Cuando despertó, varias horas más tarde, no vio a Rosamund en la cama, pero escuchó su voz en la sala de estar. Antes de levantarse e ir en busca de su amada, se desperezó y se tomó unos momentos para despejar su mente.

– Por fin te has despertado -lo saludó la joven, sentada a la mesa y comiendo con avidez-. Come algo y luego haremos otra siesta. -Se chupó los dedos para limpiar la grasa del ala de pollo que acababa de devorar. -Quiero disfrutar de los placeres de la vida meridional, mi amor.

Con una sonrisa de oreja a oreja, el conde tomó asiento frente a ella y acercó la cazuela llena de ostras. Fue abriéndolas una por una y tragándoselas enteras.

– Las dejé para ti, pues necesitarás vigor, milord. Tienes razón, el vino de San Lorenzo es exquisito -apuntó, levantando la copa. Luego, tomó la jarra y se sirvió una generosa cantidad de vino. -La modista vendrá más tarde.

– Eso dijo Annie.

– Es la hija de Pietro, una vieja amiga tuya, ¿verdad? El conde se atragantó.

– ¿Celestina? ¡Por Dios!

– Pietro dice que no la reconocerás porque ha engordado mucho a causa de la edad, los hijos y el excesivo trabajo. Estoy ansiosa por conocerla.

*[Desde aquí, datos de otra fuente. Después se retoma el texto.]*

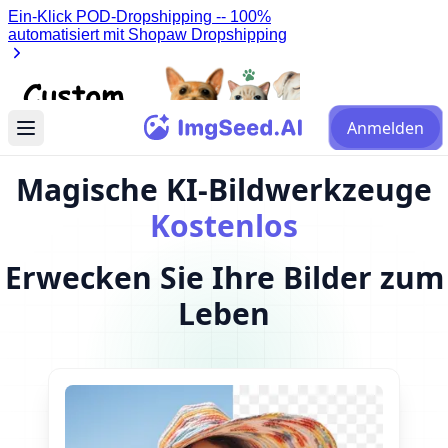
Anmelden
Magische KI-Bildwerkzeuge
Kostenlos
Erwecken Sie Ihre Bilder zum
Leben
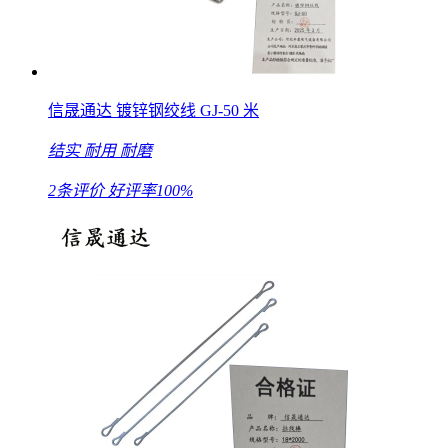
信晟通达 镀锌钢绞线 GJ-50 米
结实
耐用
耐磨
2条评价
好评率100%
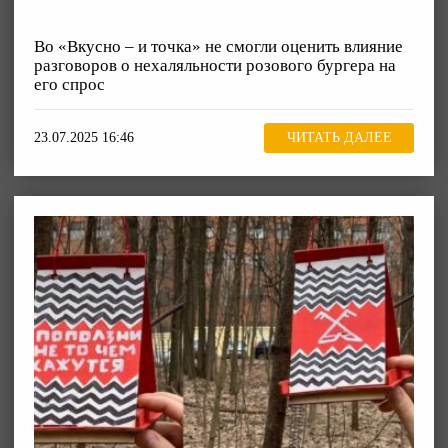
Во «Вкусно – и точка» не смогли оценить влияние
разговоров о нехаляльности розового бургера на
его спрос
23.07.2025 16:46
ЧИТАТЬ ДАЛЕЕ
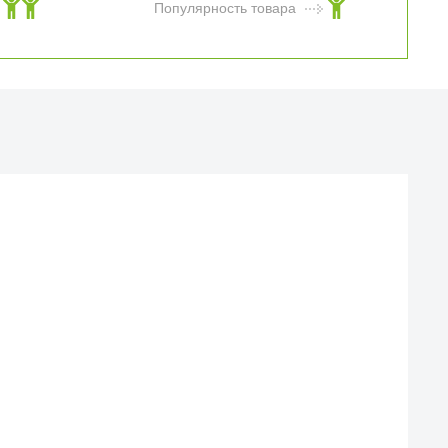
Популярность товара
Й МАГАЗИН
еска iCases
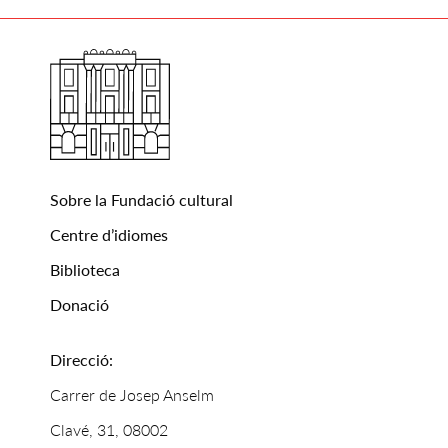
Sobre la Fundació cultural
Centre d’idiomes
Biblioteca
Donació
Direcció:
Carrer de Josep Anselm
Clavé, 31, 08002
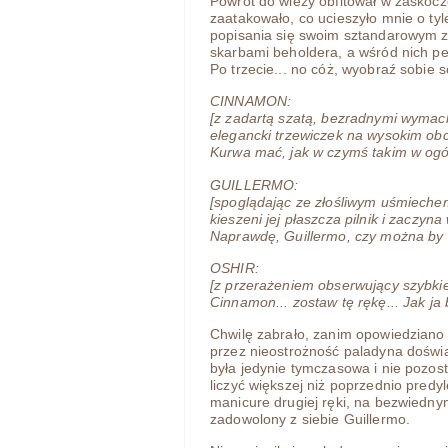
Powrót do wieży obfitował w zaskocze
zaatakowało, co ucieszyło mnie o ty
popisania się swoim sztandarowym za
skarbami beholdera, a wśród nich p
Po trzecie... no cóż, wyobraź sobie 
CINNAMON:
[z zadartą szatą, bezradnymi wymach
elegancki trzewiczek na wysokim obc
Kurwa mać, jak w czymś takim w ogól
GUILLERMO:
[spoglądając ze złośliwym uśmiechem
kieszeni jej płaszcza pilnik i zaczyn
Naprawdę, Guillermo, czy można by z
OSHIR:
[z przerażeniem obserwujący szybkie 
Cinnamon... zostaw tę rękę... Jak ja
Chwilę zabrało, zanim opowiedziano 
przez nieostrożność paladyna doświ
była jedynie tymczasowa i nie pozost
liczyć większej niż poprzednio pred
manicure drugiej ręki, na bezwiednym
zadowolony z siebie Guillermo.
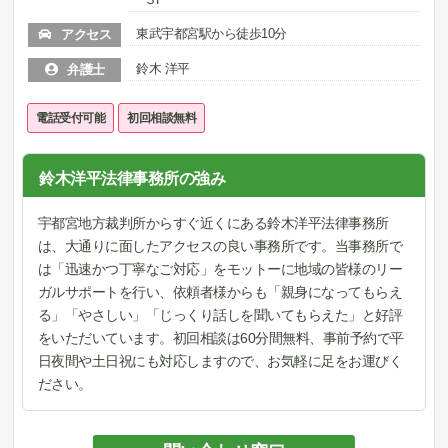
東武宇都宮駅から徒歩10分
アクセス
鈴木 洋平
弁護士
電話受付可能
初回相談無料
鈴木洋平法律事務所の強み
宇都宮地方裁判所からすぐ近くにある鈴木洋平法律事務所
は、大通りに面したアクセスの良い事務所です。当事務所で
は「迅速かつ丁寧なご対応」をモットーに地域の皆様のリー
ガルサポートを行い、依頼者様からも「親身になってもらえ
る」「やさしい」「じっくり話しを聞いてもらえた」と好評
をいただいています。初回相談は60分間無料、事前予約で平
日夜間や土日祝にも対応しますので、お気軽に足をお運びく
ださい。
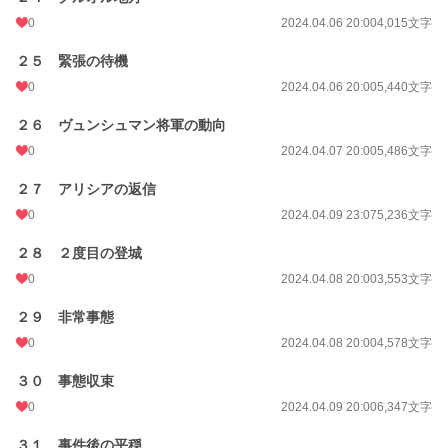
0
2024.04.06 20:00
4,015文字
２５ 緊張の待機
0
2024.04.06 20:00
5,440文字
２６ ヴュンシュマン将軍の動向
0
2024.04.07 20:00
5,486文字
２７ アリシアの返信
0
2024.04.09 23:07
5,236文字
２８ ２度目の登城
0
2024.04.08 20:00
3,553文字
２９ 非常事態
0
2024.04.08 20:00
4,578文字
３０ 事態収束
0
2024.04.09 20:00
6,347文字
３１ 事件後の平穏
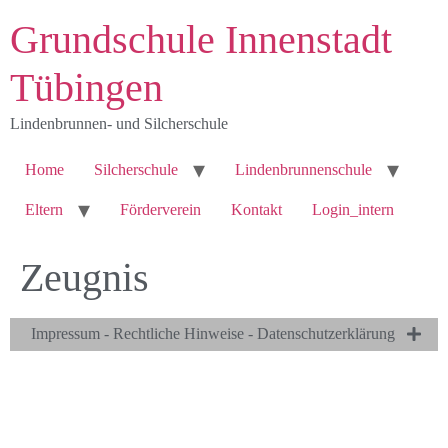
Grundschule Innenstadt
Tübingen
Lindenbrunnen- und Silcherschule
Home
Silcherschule
Lindenbrunnenschule
Eltern
Förderverein
Kontakt
Login_intern
Zeugnis
Impressum - Rechtliche Hinweise - Datenschutzerklärung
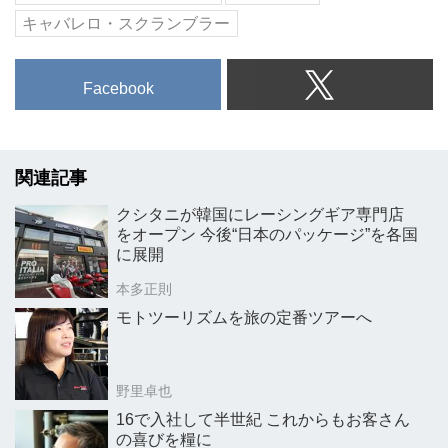
キャバレロ・スクランブラー
Facebook
関連記事
クシタニが韓国にレーシングギア専門店
をオープン 今後“日本のパッケージ”を各国
に展開
本多正則
モトツーリズムを旅の定番ツアーへ
野里卓也
16で入社して半世紀 これからもお客さん
の喜びを糧に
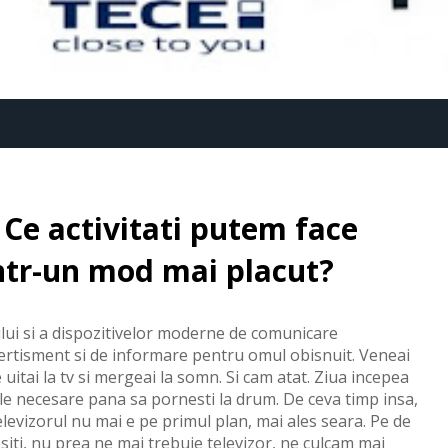
. Ce activitati putem face
intr-un mod mai placut?
ului si a dispozitivelor moderne de comunicare
vertisment si de informare pentru omul obisnuit. Veneai
uitai la tv si mergeai la somn. Si cam atat. Ziua incepea
tiile necesare pana sa pornesti la drum. De ceva timp insa,
evizorul nu mai e pe primul plan, mai ales seara. Pe de
iti, nu prea ne mai trebuie televizor, ne culcam mai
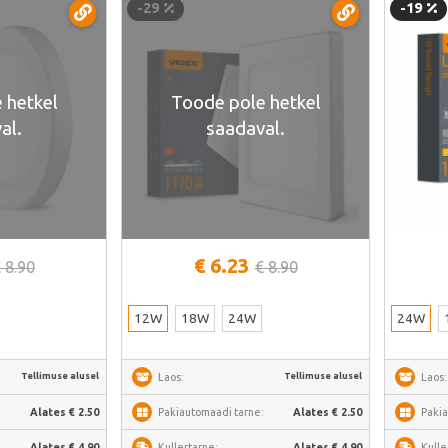
-29
-19
 hetkel
Toode pole hetkel
al.
saadaval.
€ 6.23
 8.90
€ 8.90
12W
18W
24W
24W
Tellimuse alusel
Tellimuse alusel
Laos:
Laos:
:
Alates € 2.50
Pakiautomaadi tarne:
Alates € 2.50
Pakia
Alates € 4.90
Kullertarne:
Alates € 4.90
Kulle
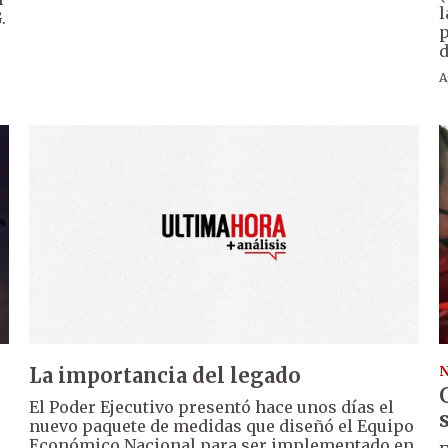
l
.
p
d
A
La importancia del legado
N
El Poder Ejecutivo presentó hace unos días el
nuevo paquete de medidas que diseñó el Equipo
Económico Nacional para ser implementado en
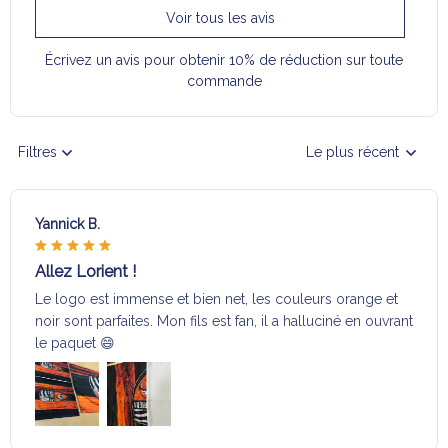
Voir tous les avis
Écrivez un avis pour obtenir 10% de réduction sur toute
commande
Filtres
Le plus récent
Yannick B.
Allez Lorient !
Le logo est immense et bien net, les couleurs orange et
noir sont parfaites. Mon fils est fan, il a halluciné en ouvrant
le paquet 😄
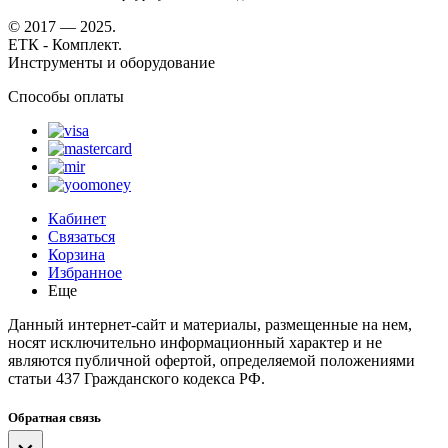
© 2017 — 2025.
ЕТК - Комплект.
Инструменты и оборудование
Способы оплаты
Кабинет
Связаться
Корзина
Избранное
Еще
Данный интернет-сайт и материалы, размещенные на нем,
носят исключительно информационный характер и не
являются публичной офертой, определяемой положениями
статьи 437 Гражданского кодекса РФ.
Обратная связь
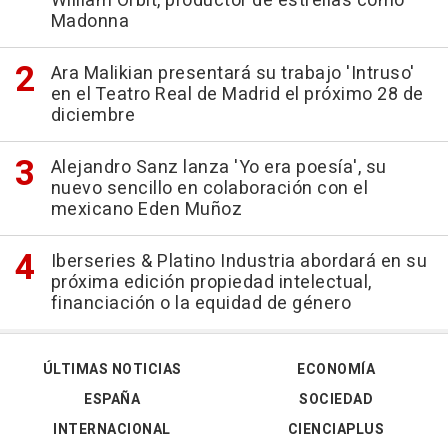
William Orbit, productor de estrellas como
Madonna
Ara Malikian presentará su trabajo 'Intruso'
en el Teatro Real de Madrid el próximo 28 de
diciembre
Alejandro Sanz lanza 'Yo era poesía', su
nuevo sencillo en colaboración con el
mexicano Eden Muñoz
Iberseries & Platino Industria abordará en su
próxima edición propiedad intelectual,
financiación o la equidad de género
ÚLTIMAS NOTICIAS
ECONOMÍA
ESPAÑA
SOCIEDAD
INTERNACIONAL
CIENCIAPLUS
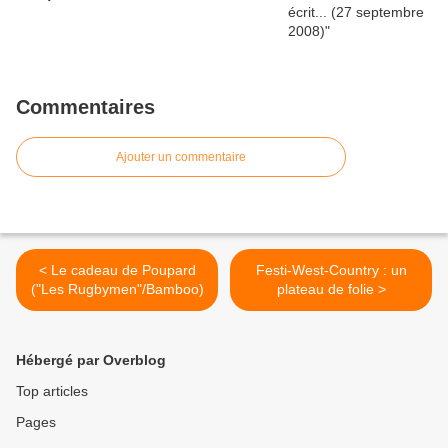
Commentaires
Ajouter un commentaire
< Le cadeau de Poupard
Festi-West-Country : un
("Les Rugbymen"/Bamboo)
plateau de folie >
Hébergé par Overblog
Top articles
Pages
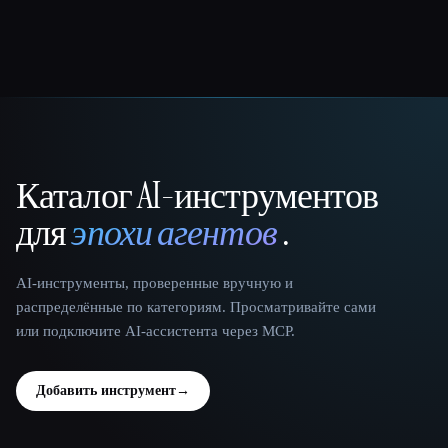
Каталог AI-инструментов
That AI Collection
для
эпохи агентов
.
AI-инструменты, проверенные вручную и
распределённые по категориям. Просматривайте сами
или подключите AI-ассистента через MCP.
Добавить инструмент
→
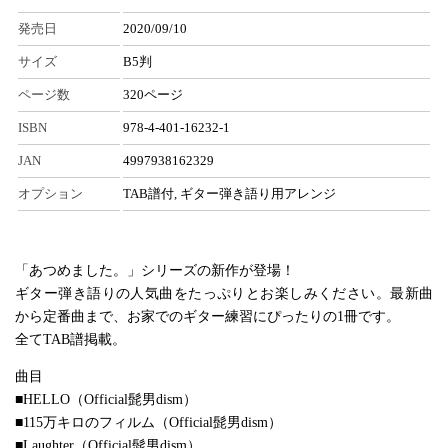
発売日
2020/09/10
サイズ
B5判
ページ数
320ページ
ISBN
978-4-401-16232-1
JAN
4997938162329
オプション
TAB譜付, ギター弾き語り用アレンジ
「あつめました。」シリーズの新作が登場！
ギター弾き語りの人気曲をたっぷりとお楽しみください。最新曲
から定番曲まで、お家でのギター練習にぴったりの1冊です。
全てTAB譜掲載。
曲目
■HELLO（Official髭男dism）
■115万キロのフィルム（Official髭男dism）
■Laughter（Official髭男dism）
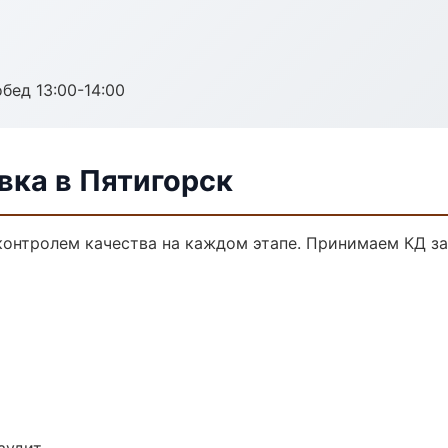
обед 13:00-14:00
ка в Пятигорск
контролем качества на каждом этапе. Принимаем КД з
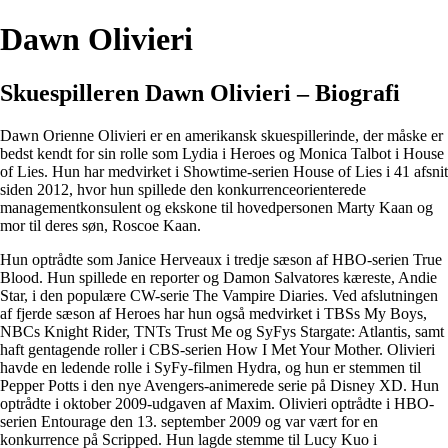
Dawn Olivieri
Skuespilleren Dawn Olivieri – Biografi
Dawn Orienne Olivieri er en amerikansk skuespillerinde, der måske er
bedst kendt for sin rolle som Lydia i Heroes og Monica Talbot i House
of Lies. Hun har medvirket i Showtime-serien House of Lies i 41 afsnit
siden 2012, hvor hun spillede den konkurrenceorienterede
managementkonsulent og ekskone til hovedpersonen Marty Kaan og
mor til deres søn, Roscoe Kaan.
Hun optrådte som Janice Herveaux i tredje sæson af HBO-serien True
Blood. Hun spillede en reporter og Damon Salvatores kæreste, Andie
Star, i den populære CW-serie The Vampire Diaries. Ved afslutningen
af fjerde sæson af Heroes har hun også medvirket i TBSs My Boys,
NBCs Knight Rider, TNTs Trust Me og SyFys Stargate: Atlantis, samt
haft gentagende roller i CBS-serien How I Met Your Mother. Olivieri
havde en ledende rolle i SyFy-filmen Hydra, og hun er stemmen til
Pepper Potts i den nye Avengers-animerede serie på Disney XD. Hun
optrådte i oktober 2009-udgaven af Maxim. Olivieri optrådte i HBO-
serien Entourage den 13. september 2009 og var vært for en
konkurrence på Scripped. Hun lagde stemme til Lucy Kuo i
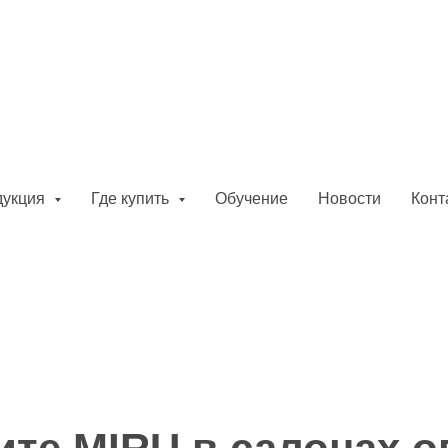
дукция
Где купить
Обучение
Новости
Конт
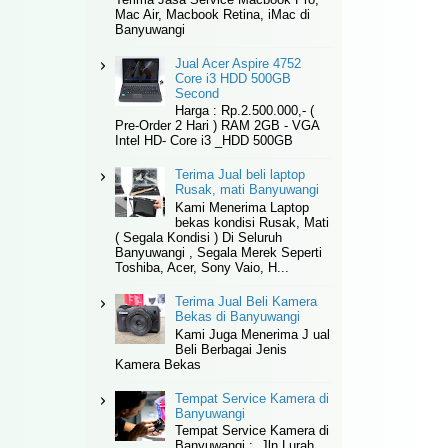
Mac Air, Macbook Retina, iMac di
Banyuwangi
Jual Acer Aspire 4752
Core i3 HDD 500GB
Second
Harga : Rp.2.500.000,- (
Pre-Order 2 Hari ) RAM 2GB - VGA
Intel HD- Core i3 _HDD 500GB
Terima Jual beli laptop
Rusak, mati Banyuwangi
Kami Menerima Laptop
bekas kondisi Rusak, Mati
( Segala Kondisi ) Di Seluruh
Banyuwangi , Segala Merek Seperti
Toshiba, Acer, Sony Vaio, H...
Terima Jual Beli Kamera
Bekas di Banyuwangi
Kami Juga Menerima J ual
Beli Berbagai Jenis
Kamera Bekas
Tempat Service Kamera di
Banyuwangi
Tempat Service Kamera di
Banyuwangi : Jln Lurah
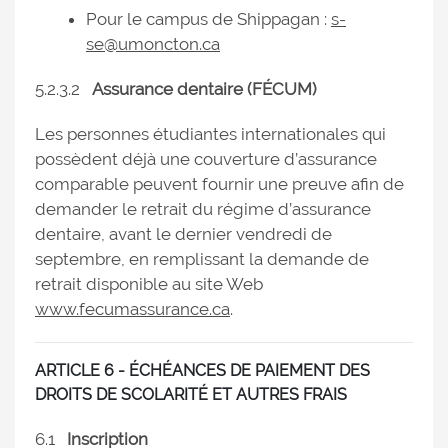
Pour le campus de Shippagan :
s-
se@umoncton.ca
5.2.3.2
Assurance dentaire (FÉCUM)
Les personnes étudiantes internationales qui
possèdent déjà une couverture d’assurance
comparable peuvent fournir une preuve afin de
demander le retrait du régime d’assurance
dentaire, avant le dernier vendredi de
septembre, en remplissant la demande de
retrait disponible au site Web
www.fecumassurance.ca
.
ARTICLE 6 - ÉCHÉANCES DE PAIEMENT DES
DROITS DE SCOLARITÉ ET AUTRES FRAIS
6.1
Inscription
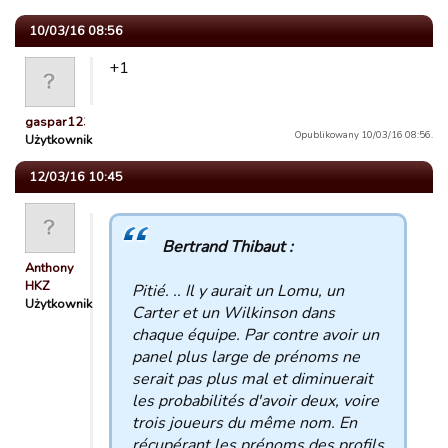
10/03/16 08:56
+1
gaspar12345
Opublikowany 10/03/16 08:56.
Użytkownik
12/03/16 10:45
Bertrand Thibaut :
Anthony
HKZ
Pitié. .. Il y aurait un Lomu, un
Użytkownik
Carter et un Wilkinson dans
chaque équipe. Par contre avoir un
panel plus large de prénoms ne
serait pas plus mal et diminuerait
les probabilités d'avoir deux, voire
trois joueurs du même nom. En
récupérant les prénoms des profils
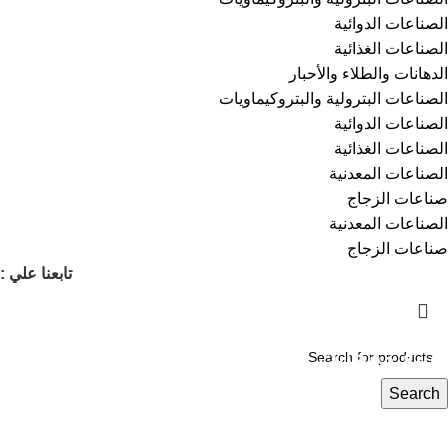
الصناعات الدوائية
الصناعات الغذائية
⁠الدهانات والطلاء والأحبار
الصناعات البترولية والبتروكيماويات
الصناعات الدوائية
الصناعات الغذائية
الصناعات المعدنية
صناعات الزجاج
الصناعات المعدنية
صناعات الزجاج
تابعنا علي :
انشئ متجرك الخاص على كيمي مارت
وبيع منتجاتك الكيميائية بضغطتين زر مع كيمي
مارت
Search
خدمات متكاملة من عرض المنتج إلى الشحن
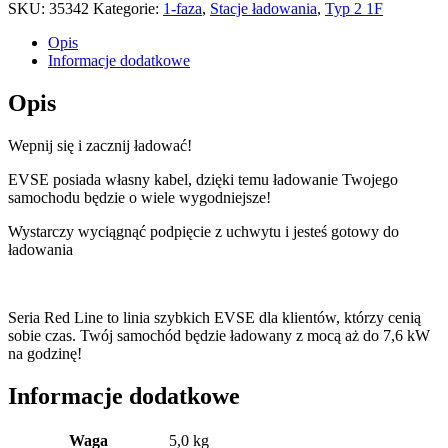
Box
SKU:
35342
Kategorie:
1-faza
,
Stacje ładowania
,
Typ 2 1F
32A/1F
(4m)
Opis
Informacje dodatkowe
Opis
Wepnij się i zacznij ładować!
EVSE posiada własny kabel, dzięki temu ładowanie Twojego
samochodu będzie o wiele wygodniejsze!
Wystarczy wyciągnąć podpięcie z uchwytu i jesteś gotowy do
ładowania
Seria Red Line to linia szybkich EVSE dla klientów, którzy cenią
sobie czas. Twój samochód będzie ładowany z mocą aż do 7,6 kW
na godzinę!
Informacje dodatkowe
Waga
5,0 kg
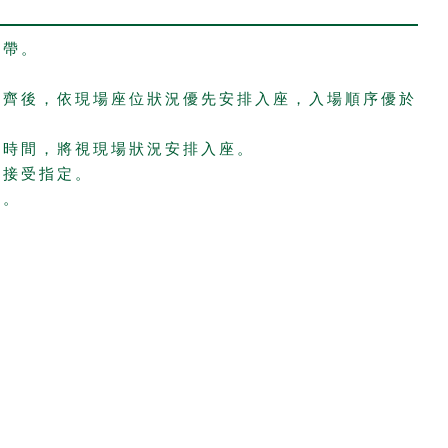
外帶。
到齊後，依現場座位狀況優先安排入座，入場順序優於
約時間，將視現場狀況安排入座。
法接受指定。
員。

– Te portarás bien, señora.

– Oye, Patrick, es todo un acontecimiento que tu amante actual se encuentre con la amante de tu juventud.

– Eres una malvada -opinó el conde, entrecerrando los ojos verdes.

– Claro que lo soy, pero prometo portarme bien. ¿Quieres probar el delicioso carnero asado?

Le sirvió un enorme plato con varias rodajas de carne, alcauciles hervidos en vino, pan fresco y un trozo de queso blando.

– El cocinero del embajador es excelente -señaló.

– Si sigues comiendo así, terminarás como Celestina.

– Pasé dos semanas muerta de hambre. No me dijiste que la comida sería tan escasa, fría e insulsa durante el viaje. Comeré como un buey todos los días y también me bañaré todos los días.

– ¿Fuiste tú quien sugirió instalar la bañera en la terraza frente al mar?